I’ve known addiction is a problem since quite a while. A few months ago I almost overdosed on pills and alcohol and the next day; a few hours after I found myself writhing on a hospital bed holding the hand of someone I only knew for maybe a month at that time, and hoping I would not die. After that day I flushed it all away and started smoking, not cigarettes though. I haven’t crossed that line yet. Smoking was helpful at first, helped with the withdrawal and the constant headaches, but the past few weeks it’s become too much.

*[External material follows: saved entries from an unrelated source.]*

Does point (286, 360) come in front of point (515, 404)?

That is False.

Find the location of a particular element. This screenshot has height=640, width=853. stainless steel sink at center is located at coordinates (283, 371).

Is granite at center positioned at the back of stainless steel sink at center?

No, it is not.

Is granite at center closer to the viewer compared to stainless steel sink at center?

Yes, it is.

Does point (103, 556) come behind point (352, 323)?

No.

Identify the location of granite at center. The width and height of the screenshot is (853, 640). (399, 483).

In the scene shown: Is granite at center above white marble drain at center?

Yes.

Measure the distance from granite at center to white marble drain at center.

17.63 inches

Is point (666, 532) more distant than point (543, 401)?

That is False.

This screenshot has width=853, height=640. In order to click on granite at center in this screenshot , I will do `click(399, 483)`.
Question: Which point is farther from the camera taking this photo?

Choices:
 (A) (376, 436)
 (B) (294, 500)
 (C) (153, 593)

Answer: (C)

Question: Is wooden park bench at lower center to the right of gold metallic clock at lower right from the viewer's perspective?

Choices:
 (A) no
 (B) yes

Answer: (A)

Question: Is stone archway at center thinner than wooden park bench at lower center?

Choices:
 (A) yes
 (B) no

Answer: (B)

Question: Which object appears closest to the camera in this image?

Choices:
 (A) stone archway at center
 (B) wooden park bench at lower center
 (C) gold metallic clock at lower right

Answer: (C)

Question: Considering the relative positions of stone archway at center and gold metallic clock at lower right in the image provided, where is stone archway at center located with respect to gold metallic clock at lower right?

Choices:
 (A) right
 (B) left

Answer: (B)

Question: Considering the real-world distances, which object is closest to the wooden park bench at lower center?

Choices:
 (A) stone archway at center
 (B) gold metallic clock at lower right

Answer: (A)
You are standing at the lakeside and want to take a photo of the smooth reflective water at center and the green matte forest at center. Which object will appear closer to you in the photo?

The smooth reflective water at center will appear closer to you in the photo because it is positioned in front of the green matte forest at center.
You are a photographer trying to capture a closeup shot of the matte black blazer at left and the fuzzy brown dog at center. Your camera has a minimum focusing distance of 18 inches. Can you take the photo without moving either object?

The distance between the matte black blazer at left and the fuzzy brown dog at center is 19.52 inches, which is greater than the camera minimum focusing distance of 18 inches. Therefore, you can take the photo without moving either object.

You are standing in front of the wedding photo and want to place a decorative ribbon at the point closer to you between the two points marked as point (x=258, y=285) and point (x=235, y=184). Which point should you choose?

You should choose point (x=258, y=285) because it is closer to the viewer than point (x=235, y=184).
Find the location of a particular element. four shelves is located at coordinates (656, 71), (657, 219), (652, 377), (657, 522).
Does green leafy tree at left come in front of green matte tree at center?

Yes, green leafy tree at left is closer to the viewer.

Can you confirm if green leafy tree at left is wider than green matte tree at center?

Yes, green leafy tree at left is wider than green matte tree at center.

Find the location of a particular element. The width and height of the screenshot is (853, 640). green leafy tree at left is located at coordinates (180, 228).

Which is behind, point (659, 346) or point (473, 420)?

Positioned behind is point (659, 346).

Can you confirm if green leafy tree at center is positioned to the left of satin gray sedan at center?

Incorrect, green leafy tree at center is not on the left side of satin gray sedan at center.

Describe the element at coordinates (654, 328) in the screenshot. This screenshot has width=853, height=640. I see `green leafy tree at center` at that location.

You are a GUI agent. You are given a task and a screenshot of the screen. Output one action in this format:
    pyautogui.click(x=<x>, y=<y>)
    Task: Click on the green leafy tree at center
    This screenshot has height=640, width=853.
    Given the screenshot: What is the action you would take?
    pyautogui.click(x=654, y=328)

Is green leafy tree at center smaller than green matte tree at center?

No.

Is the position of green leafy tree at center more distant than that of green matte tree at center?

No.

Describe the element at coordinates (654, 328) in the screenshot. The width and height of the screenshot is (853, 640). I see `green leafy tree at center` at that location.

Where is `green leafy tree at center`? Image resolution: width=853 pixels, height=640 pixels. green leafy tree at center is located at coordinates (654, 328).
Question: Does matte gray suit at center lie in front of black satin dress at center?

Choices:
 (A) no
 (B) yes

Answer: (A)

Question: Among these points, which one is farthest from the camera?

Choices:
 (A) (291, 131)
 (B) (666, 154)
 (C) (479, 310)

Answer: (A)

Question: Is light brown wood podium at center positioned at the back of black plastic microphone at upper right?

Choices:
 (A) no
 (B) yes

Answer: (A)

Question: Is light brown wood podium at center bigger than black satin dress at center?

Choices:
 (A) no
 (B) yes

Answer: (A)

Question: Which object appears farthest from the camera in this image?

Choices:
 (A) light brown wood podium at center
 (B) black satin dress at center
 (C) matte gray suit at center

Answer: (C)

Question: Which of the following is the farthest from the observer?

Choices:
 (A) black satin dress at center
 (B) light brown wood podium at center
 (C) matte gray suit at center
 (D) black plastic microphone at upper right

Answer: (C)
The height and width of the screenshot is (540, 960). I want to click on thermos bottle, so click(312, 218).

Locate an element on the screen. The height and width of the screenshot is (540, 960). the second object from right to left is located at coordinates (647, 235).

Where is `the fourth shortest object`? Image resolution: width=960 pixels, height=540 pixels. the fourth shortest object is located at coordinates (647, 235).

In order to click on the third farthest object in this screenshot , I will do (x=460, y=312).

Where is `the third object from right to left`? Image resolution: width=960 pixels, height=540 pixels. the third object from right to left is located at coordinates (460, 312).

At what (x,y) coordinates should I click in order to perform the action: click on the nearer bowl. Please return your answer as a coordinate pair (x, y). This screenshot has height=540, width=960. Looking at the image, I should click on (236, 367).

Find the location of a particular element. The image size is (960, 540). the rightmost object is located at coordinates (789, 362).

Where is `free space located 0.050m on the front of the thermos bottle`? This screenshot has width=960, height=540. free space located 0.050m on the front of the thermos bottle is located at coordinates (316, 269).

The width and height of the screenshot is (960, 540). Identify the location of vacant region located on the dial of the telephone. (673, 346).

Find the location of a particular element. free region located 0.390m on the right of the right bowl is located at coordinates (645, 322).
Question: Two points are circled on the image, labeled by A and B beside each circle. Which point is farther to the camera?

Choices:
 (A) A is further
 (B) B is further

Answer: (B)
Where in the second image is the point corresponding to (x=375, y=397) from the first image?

A few nights ago, my friends and I decided it’s too much. We hardly remember the past semester, it all seems like one long haze, its been months since I’ve had a few sober days. At this point the highs are monotonous, I smoke in the morning to start the day, and then around every couple hours. It’s like it doesn’t need change anything anymore, it just keeps my brain a little less focused on reality. Guess that was fine for a while, but at this point this addiction has become worse than the past one.
Tonight I smoked just about every hour… since I woke up at 1pm. All I feel anymore is boredom towards this monotonous empty life, my brain being in a constant haze is very irritating but being sober is melancholic.
I know I need to quit but there’s nothing to do. I mean there is I haven’t run more than a few kilometres in months, I haven’t seen the inside of the gym in weeks, and worse of all I haven’t read a fucking book since…
I find myself listening to MGK quite a lot these days, at this point his music has started resonating with me. Literally 5:3666 was on a few minutes ago and it’s just around that time, and thats kind of what prompted me to write on this blog after months.
I find myself thinking of my past, of a life where I could be in clear headspace and slightly less tired. Days when the hardest decisions were to take Sea View home, or Creek Road. Now I desire more, even though I know it’s wrong. I desire to reach an even distant plain. I have before, the nights I had where my life really felt like an MGK song, going at lines at 5 am in the morning and not knowing why I feel as alone as I did, while I had someone next to me most of the time.
I don’t know why I decided to write on this blog again, I switched to a diary a while back. Recently I’ve started talking to an acquaintance and she firmly believes that writing and embracing your dark side is the only way to clear the junk out, so I suppose trying it again won’t hurt.
Things sure have changed since the days I could think without needing something coursing through my veins.
I do miss it.
Today was just like yesterday and the days before. Just another day.